02 Januari 2011

DI JALAN DHARMA


Ini adalah sebuah catatan kecil yang dibuat seorang bernama Gentha Apritaura, seorang muslimah yang sedari kecil sudah diberikan pendidikan agama Islam secara konsisten, radikal dan cendrung ketat bahkan selama beberapa tahun, tiap sore mengambil pendidikan ekstra disalah satu sekolah Islam ternama berbasis Muhammadiyah yang konservatif, yang sekarang  telah menemukan jalan Dharma. Catatan ini sengaja diketik ulang dari sebuah majalah Hindu dan  saya postingkan di blog ini untuk dapat diketahui oleh teman-teman pengunjung blog dan disebarluaskan, dengan suatu harapan kiranya catatan ini dapat dijadikan cermin bagi pembaca untuk tetap berada dijalan Dharma.  Banggalah menjadi Hindu :

JODOH : TAKDIR ATAU KARMA ?
Oleh : Gentha Apritaura

Om Swastiastu,
Saya dibesarkan di lingkungan Islam. Saya memutuskan memilih agama Hindu ketika saya masih dalam usia yang orang bilang premature. Too Early. Tapi bagi saya, tidak ada kata premature, sebab Hindu telah menyentuh kebutuhan rohani saya yang paling dasar. Saya menemukan Hindu tanpa guru, tanpa bantuan orang lain, namun itulah yang membuat saya bangga karena dengan demikian, berarti saya mengambil keputusan besar ini tanpa intervensi siapapun.

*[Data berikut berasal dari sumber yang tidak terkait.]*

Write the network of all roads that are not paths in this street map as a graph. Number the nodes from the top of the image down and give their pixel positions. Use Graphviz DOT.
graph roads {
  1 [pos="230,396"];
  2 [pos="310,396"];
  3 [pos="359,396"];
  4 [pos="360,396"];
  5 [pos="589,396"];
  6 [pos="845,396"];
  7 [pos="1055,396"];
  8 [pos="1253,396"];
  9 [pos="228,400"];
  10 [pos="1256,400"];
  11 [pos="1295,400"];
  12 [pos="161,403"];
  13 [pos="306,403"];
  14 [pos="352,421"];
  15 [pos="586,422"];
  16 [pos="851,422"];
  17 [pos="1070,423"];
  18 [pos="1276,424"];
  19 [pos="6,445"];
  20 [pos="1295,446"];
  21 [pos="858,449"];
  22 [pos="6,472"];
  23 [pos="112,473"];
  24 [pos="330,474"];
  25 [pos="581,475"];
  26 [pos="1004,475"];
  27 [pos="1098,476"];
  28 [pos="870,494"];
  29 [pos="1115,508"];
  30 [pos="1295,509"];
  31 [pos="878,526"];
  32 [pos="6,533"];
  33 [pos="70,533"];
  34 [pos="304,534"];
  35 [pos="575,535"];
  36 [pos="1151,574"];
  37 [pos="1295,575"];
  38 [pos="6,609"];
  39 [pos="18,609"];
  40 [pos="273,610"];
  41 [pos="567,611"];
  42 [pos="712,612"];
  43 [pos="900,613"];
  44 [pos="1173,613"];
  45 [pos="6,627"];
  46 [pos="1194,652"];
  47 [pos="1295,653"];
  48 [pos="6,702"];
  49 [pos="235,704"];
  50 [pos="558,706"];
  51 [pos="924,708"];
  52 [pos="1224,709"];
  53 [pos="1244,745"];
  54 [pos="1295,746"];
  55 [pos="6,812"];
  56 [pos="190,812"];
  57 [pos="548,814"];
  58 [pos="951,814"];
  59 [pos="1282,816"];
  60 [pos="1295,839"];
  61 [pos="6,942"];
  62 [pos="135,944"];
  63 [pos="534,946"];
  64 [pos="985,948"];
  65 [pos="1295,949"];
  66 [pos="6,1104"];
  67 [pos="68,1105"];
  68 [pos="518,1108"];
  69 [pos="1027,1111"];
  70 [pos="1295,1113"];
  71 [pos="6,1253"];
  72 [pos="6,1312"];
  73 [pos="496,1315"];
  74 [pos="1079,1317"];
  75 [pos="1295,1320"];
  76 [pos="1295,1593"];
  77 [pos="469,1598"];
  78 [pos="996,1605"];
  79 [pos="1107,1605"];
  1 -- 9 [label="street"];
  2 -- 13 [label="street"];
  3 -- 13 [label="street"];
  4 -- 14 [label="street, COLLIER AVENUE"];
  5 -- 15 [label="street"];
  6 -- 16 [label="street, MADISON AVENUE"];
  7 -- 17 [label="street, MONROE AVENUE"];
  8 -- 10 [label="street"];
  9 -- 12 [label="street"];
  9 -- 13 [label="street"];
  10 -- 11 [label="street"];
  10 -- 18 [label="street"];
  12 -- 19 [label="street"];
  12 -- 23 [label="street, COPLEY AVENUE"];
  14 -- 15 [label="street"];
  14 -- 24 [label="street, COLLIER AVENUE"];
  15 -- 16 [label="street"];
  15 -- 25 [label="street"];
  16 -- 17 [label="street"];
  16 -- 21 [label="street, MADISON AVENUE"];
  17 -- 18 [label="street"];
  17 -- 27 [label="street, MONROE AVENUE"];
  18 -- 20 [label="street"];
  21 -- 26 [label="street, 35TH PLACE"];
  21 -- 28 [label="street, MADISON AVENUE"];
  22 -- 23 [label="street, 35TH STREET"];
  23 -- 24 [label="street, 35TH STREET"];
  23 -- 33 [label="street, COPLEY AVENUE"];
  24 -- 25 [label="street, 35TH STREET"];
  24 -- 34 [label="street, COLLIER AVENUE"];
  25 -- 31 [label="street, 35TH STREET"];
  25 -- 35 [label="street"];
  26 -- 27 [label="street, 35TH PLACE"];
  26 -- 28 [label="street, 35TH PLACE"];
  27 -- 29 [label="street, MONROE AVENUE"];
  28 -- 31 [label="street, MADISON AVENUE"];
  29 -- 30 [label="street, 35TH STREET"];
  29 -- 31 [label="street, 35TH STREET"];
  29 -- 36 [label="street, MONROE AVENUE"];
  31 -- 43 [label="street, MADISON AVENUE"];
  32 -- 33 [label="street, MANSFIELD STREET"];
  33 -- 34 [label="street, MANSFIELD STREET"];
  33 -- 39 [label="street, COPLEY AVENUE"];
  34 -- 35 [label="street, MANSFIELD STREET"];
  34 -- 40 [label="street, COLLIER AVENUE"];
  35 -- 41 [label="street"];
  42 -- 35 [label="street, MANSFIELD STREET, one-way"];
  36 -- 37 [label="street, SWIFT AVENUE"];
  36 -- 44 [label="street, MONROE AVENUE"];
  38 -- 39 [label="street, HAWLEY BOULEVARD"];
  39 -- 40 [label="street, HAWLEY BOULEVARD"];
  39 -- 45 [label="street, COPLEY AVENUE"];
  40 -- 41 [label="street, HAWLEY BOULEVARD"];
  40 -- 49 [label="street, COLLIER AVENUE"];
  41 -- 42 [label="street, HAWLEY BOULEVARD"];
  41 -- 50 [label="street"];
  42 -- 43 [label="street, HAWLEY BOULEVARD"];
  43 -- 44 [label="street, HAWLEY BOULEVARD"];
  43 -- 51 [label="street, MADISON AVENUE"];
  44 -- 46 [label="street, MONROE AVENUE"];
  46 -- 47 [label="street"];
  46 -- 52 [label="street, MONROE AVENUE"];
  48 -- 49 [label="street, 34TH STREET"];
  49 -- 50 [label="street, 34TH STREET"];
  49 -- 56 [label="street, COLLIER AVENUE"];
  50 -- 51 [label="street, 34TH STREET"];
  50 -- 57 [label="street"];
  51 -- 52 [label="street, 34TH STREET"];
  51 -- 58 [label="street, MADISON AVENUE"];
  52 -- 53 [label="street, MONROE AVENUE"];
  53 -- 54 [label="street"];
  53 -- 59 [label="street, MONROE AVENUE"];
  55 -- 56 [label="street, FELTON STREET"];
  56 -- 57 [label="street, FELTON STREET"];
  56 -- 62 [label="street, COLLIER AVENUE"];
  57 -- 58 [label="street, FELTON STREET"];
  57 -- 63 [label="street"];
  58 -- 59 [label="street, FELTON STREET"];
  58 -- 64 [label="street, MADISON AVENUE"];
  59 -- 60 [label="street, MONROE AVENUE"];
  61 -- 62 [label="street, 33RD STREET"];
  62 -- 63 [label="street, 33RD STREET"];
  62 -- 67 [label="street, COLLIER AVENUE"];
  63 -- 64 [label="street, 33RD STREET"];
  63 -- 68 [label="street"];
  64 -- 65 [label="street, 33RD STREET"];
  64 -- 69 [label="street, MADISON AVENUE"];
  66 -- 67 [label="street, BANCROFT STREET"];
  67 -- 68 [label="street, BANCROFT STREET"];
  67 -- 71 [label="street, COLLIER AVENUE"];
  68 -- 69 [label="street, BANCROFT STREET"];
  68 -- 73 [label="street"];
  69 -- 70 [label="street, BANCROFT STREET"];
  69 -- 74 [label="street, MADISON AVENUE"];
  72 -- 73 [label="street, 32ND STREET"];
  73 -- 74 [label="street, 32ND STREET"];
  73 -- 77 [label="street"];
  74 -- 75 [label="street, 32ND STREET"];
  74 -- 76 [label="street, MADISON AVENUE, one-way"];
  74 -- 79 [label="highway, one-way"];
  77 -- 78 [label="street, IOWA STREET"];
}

Usia saya sekarang 22 tahun. Pada usia 21 tahun, saya jatuh cinta pada seorang cowok muslim. Sebut saja namanya Fre. Bukan orang baru, dia cinta pertama saya di sekolah menengah sekaligus teman sejak SD. Bersamanya, saya merasakan cinta yang sungguh-sungguh terhadap seorang  lelaki. Semua ego runtuh di hadapannya. Hampir setahun, saya mengalami masa penuh pergolakan, perang batin, jungkir balik tidak karoan. Saat itu, hidup hanya memberi saya dua pilihan. Jika saya pilih Hindu, saya harus melepaskan dia (dan mengecewakan keluarga sekali lagi), jika memilih Islam, saya dapat melewatkan waktu bersamanya, sekaligus membahagiakan keluarga karena mereka mengharapkan saya kembali (namun dengan mempertaruhkan
amanastuti saya sendiri).

Pada masa itu saya berpikir keras, kernapa jalan hidup membawa saya pada situasi seperti ini ? dalam benak saya, ada pertanyaan yang sangat mengusik, “Jodoh, takdir atau karma ?” Ajaran agama sebelumnya jelas-jelas menyatakan jodoh adalah takdir. Namun dalam hati masih terasa mengganjal. Memerlukan cukup waktu hingga akhirnya saya temukan jawaban ini (mohon maaf sebelumnya, pendapat ini bersifat subyektif).
Jodoh itu bukan takdir, tapi karmapala !
Alasannya ?
Saya, bisa saja meraih Fre dalam pelukan saya, lalu kembali pada ajaran keluarga sambil mengatakan, “ini sudah jalannya”. Tapi apa yang ada di balik itu ? Sebuah kemunafikan besar, menggunakan “jalannya”  Tuhan untuk mengelak dan menempatkannya sebagai pembenar atas tindakan yang saya lakukan. Kenyataan ini seperti pengecut yang menampar muka saya sendiri.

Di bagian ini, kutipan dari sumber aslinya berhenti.